Regional forecasts during late 2025 and into early 2026 kept uncertainty high. Meteorological outlooks indicated continued variability in rainfall and temperature patterns across Brazil’s growing regions, a setup that can hurt flowering, bean fill and maturation if dry spells or frosts recur. That uncertainty contributed to cautious behavior on the ground: many growers deferred large-scale sales, tightened cash management, and inspected irrigation and frost protection measures ahead of the next harvest season.

AI-generated illustration
AI-generated illustration

For coffee community members managing supply or production risk, practical actions matter now.
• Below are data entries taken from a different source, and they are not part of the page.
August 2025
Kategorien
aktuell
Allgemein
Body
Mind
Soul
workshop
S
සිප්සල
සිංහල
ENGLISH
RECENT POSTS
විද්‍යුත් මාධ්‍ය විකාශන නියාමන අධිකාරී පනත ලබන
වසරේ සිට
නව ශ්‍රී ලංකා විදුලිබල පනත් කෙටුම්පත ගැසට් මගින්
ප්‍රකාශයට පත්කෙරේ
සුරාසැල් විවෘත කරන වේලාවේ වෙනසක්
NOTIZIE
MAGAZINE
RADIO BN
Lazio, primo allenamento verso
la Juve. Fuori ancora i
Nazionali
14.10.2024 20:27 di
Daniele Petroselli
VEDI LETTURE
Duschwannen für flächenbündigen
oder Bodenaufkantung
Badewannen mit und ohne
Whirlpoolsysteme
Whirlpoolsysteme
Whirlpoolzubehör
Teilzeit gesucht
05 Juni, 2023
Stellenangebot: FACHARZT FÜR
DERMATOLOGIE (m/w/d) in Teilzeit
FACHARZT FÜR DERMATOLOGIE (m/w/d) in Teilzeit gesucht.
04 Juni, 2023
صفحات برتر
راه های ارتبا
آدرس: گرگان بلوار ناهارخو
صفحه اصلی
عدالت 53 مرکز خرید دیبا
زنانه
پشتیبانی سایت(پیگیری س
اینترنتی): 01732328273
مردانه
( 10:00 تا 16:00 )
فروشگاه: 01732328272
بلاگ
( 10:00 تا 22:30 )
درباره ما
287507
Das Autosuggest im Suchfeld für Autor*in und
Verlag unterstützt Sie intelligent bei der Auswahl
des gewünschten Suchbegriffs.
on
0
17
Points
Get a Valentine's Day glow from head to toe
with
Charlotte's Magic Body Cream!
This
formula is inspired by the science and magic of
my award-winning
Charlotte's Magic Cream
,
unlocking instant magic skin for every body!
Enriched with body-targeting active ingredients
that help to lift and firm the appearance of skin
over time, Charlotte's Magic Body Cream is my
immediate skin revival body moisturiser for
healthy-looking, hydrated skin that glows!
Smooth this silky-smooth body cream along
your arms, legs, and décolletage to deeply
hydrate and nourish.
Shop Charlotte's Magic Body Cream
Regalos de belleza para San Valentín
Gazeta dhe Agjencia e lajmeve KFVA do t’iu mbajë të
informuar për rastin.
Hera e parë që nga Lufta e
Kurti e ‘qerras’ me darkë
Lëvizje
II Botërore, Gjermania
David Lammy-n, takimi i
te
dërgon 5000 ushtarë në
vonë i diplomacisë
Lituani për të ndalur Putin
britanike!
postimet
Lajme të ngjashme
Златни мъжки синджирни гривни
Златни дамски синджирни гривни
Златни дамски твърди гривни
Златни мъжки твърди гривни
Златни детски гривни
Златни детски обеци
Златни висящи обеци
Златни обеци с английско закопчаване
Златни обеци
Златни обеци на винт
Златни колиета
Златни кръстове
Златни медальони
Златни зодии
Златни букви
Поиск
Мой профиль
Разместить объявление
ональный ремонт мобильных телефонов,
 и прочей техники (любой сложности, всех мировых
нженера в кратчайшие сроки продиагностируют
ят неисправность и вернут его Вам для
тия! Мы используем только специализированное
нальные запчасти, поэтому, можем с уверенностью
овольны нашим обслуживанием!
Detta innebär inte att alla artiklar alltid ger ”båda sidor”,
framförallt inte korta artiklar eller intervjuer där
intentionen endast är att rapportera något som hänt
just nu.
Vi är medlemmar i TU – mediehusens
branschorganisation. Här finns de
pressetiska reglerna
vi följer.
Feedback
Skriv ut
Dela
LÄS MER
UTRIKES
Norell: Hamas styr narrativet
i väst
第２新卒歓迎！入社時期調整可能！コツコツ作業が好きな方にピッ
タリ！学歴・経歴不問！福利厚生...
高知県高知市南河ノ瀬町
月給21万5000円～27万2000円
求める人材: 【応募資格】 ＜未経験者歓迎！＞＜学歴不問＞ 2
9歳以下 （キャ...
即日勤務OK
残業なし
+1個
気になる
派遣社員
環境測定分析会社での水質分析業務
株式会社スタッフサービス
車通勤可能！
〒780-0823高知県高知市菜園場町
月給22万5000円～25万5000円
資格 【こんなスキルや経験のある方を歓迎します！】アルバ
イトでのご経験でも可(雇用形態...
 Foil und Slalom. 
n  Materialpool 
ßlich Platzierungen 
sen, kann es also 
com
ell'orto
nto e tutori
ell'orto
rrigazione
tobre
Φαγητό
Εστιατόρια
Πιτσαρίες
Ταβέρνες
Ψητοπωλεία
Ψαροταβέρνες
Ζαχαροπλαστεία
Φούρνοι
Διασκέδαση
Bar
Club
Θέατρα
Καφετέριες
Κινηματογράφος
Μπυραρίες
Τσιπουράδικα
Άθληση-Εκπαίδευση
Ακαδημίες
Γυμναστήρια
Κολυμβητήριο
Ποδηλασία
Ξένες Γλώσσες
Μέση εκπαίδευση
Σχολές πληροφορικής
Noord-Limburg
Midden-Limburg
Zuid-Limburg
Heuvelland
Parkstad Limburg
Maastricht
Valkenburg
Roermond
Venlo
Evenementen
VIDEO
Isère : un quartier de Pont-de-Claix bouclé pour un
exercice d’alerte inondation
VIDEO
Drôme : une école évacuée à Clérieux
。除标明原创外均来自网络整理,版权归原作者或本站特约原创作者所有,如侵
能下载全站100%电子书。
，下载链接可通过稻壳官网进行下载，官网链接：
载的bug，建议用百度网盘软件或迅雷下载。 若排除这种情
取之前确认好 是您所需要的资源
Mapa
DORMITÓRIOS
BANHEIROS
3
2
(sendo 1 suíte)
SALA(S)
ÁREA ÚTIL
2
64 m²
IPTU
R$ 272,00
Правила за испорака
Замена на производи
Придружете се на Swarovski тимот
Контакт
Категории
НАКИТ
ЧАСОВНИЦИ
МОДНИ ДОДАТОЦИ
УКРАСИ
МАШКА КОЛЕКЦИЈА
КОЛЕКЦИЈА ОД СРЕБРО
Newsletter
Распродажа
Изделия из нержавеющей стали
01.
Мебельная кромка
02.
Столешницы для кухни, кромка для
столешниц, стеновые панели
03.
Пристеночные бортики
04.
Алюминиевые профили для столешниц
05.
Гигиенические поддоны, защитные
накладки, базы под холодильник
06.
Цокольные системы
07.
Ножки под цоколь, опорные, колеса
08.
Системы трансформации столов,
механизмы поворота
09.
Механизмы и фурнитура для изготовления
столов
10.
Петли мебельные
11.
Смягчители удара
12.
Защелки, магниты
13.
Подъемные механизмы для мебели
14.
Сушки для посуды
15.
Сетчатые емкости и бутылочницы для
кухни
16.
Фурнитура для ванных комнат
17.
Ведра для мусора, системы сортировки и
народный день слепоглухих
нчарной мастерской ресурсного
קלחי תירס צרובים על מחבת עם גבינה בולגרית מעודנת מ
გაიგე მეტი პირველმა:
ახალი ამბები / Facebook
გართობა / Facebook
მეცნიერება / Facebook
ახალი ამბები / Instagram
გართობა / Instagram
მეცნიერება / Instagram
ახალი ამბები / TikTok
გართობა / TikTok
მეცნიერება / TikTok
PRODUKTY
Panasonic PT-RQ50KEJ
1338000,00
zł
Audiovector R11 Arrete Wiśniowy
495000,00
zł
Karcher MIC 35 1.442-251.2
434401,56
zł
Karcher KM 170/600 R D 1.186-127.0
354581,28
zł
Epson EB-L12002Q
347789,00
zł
Monitor local temperature and precipitation forecasts daily, confirm irrigation and frost mitigation systems are operational, and document crop condition block by block. Buyers should review contract terms and delivery windows and consider diversifying supplier sources to spread risk. Small roasters and cafés ought to reassess inventory turnover and pricing strategies while keeping communication lines open with importers.

The 2026 growing season will determine whether production rebounds or volatility persists. For now, tighter arabica supplies and price swings are the new normal, and growers and buyers planning for the next harvest will need to balance caution with proactive management to navigate the uncertainty.